1.2. Il signor Luigi Rosati, in proprio e quale erede del fratello (nelle more deceduto), ha riassunto il giudizio dinanzi al T.A.R. delle Marche riproponendo in un primo momento le domande avanzate in sede civile, mentre con successivi motivi aggiunti ha chiesto, altresì, la condanna del Comune alla restituzione dei fondi previa riduzione in pristino e, in subordine, la condanna al risarcimento dei danni cagionati dall’espropriazione sostanziale subita.

Con la sentenza oggetto del presente gravame, il T.A.R. ha accolto i motivi aggiunti, imponendo al Comune di scegliere alternativamente tra l’emanazione di un provvedimento di acquisizione ai sensi dell’art. 42-bis del d.P.R. 8 giugno 2001, nr. 327, previa verifica della sussistenza dei presupposti di legge, e la immediata restituzione del bene; per il primo caso, ha stabilito, in considerazione dell’assenza di un’occupazione illegittima, che il risarcimento da liquidare dovesse essere limitato al valore venale del bene al momento dell’emanazione del provvedimento.

Con l’odierno appello, l’originario istante insorge avverso la sentenza suindicata, per le parti da lui ritenute non satisfattive della propria pretesa.

Invero, parte appellante concorda con la prescrizione impartita al Comune dal giudice di prime cure circa l’alternativa tra l’emanazione del provvedimento di c.d. acquisizione sanante o l’immediata restituzione del bene, previa riduzione in pristino; tuttavia, egli censura la sentenza in epigrafe sotto tre aspetti:

– il primo concerne la decisione di prendere a riferimento per il calcolo del valore venale del bene il momento dell’emanazione del provvedimento anziché quello della consegna del bene, attualizzandolo;

– il secondo profilo riguarda l’esclusione del ristoro del 10% per il pregiudizio patrimoniale e non patrimoniale;

– infine, il terzo profilo di doglianza si riferisce all’esclusione del risarcimento del 5% annuo per il periodo di occupazione illegittima, a far data dal 15 dicembre 1996, momento al quale l’appellante riconduce l’inizio dell’occupazione sine titulo.

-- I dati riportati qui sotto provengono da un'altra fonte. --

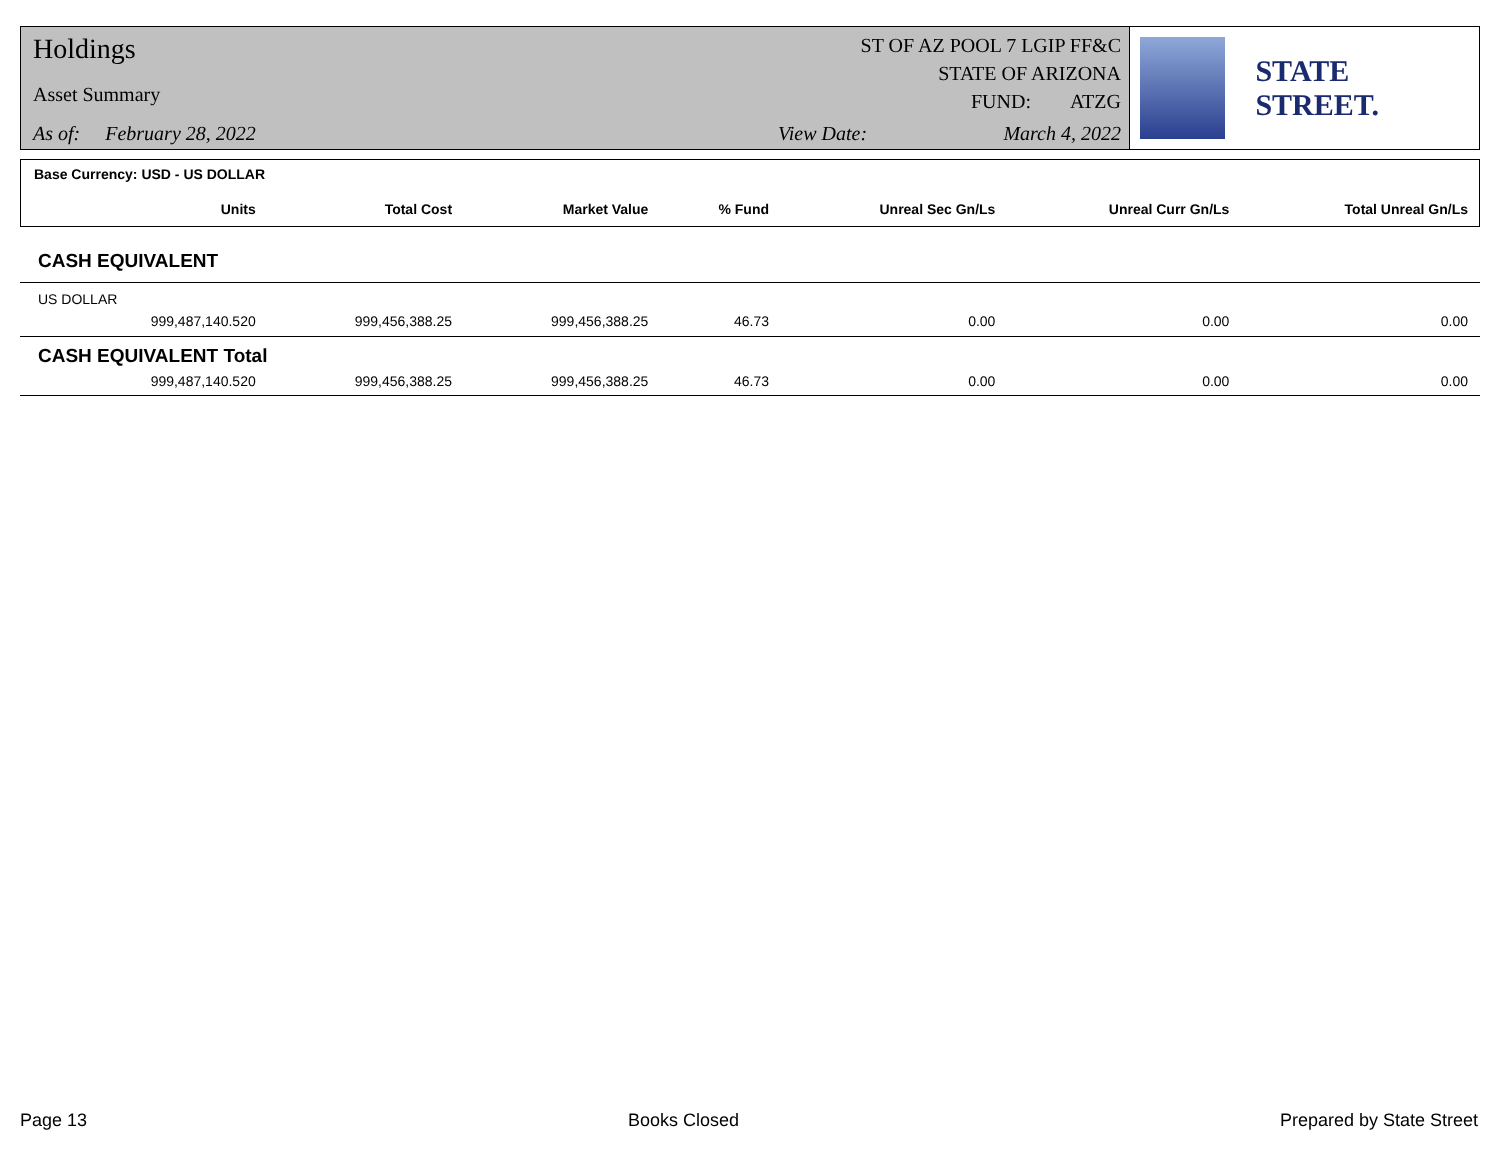Holdings
Asset Summary
As of: February 28, 2022
ST OF AZ POOL 7 LGIP FF&C
STATE OF ARIZONA
FUND: ATZG
View Date: March 4, 2022
STATE STREET.
Base Currency: USD - US DOLLAR
| | Units | Total Cost | Market Value | % Fund | Unreal Sec Gn/Ls | Unreal Curr Gn/Ls | Total Unreal Gn/Ls |
| --- | --- | --- | --- | --- | --- | --- | --- |
| CASH EQUIVALENT | | | | | | | |
| US DOLLAR | | | | | | | |
| | 999,487,140.520 | 999,456,388.25 | 999,456,388.25 | 46.73 | 0.00 | 0.00 | 0.00 |
| CASH EQUIVALENT Total | | | | | | | |
| | 999,487,140.520 | 999,456,388.25 | 999,456,388.25 | 46.73 | 0.00 | 0.00 | 0.00 |
Page 13 Books Closed Prepared by State Street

La ricostruzione in fatto che precede, corrispondente a quella ricavabile dagli atti e da quella operata dal giudice di prime cure, non risulta contestata dalle parti costituite per cui, vigendo la preclusione di cui all’art. 64, comma 2, cod. proc. amm., deve considerarsi idonea alla prova dei fatti oggetto di giudizio.

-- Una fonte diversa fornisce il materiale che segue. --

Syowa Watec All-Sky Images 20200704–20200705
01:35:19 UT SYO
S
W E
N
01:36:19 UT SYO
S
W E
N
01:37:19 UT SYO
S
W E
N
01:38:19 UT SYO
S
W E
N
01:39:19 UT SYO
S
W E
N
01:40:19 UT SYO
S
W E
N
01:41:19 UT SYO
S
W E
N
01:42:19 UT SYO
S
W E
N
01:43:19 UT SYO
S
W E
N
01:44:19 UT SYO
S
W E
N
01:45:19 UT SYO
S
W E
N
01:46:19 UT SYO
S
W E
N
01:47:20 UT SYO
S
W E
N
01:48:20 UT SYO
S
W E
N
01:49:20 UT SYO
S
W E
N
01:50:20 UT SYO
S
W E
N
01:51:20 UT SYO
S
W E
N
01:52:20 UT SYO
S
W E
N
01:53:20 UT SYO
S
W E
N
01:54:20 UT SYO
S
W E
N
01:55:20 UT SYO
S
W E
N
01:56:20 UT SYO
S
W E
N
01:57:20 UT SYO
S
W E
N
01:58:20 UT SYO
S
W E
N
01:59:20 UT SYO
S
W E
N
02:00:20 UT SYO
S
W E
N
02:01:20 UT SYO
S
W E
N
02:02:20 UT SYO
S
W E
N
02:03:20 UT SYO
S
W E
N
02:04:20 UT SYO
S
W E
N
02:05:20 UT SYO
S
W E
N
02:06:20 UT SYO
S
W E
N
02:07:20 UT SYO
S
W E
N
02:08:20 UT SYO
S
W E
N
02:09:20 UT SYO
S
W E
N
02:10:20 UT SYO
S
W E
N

Tanto premesso, l’appello è parzialmente fondato, e merita quindi accoglimento entro i limiti di seguito esposti.

In particolare, è destituita di fondatezza la critica alla decisione del primo giudice di prendere a riferimento per il calcolo del valore venale del bene il momento dell’adozione dell’eventuale provvedimento di acquisizione ex art. 42-bis, d.P.R. nr. 327/2001.

Difatti, ad avviso dell’odierno ricorrente, il T.A.R. avrebbe dovuto ancorare la liquidazione dell’indennità al valore venale del bene al momento della consegna al Comune, attualizzandolo ad oggi, sul rilievo che, contrariamente, si darebbe luogo ad un ingiusto danno per il proprietario, atteso che le aree in questione, secondo la caratterizzazione e la destinazione attuale, presenterebbero un valore inferiore.

5.1. Tale impostazione non appare condivisibile.

5.1.1. Infatti, sebbene il citato art. 42-bis non espliciti la regola per cui il computo dell’indennità va riportato al valore del bene al momento dell’acquisizione sanante, la giurisprudenza è pacificamente orientata in tal senso, come ampiamente rilevato dalla Corte costituzionale nella nota sentenza del 30 aprile 2015, nr. 71.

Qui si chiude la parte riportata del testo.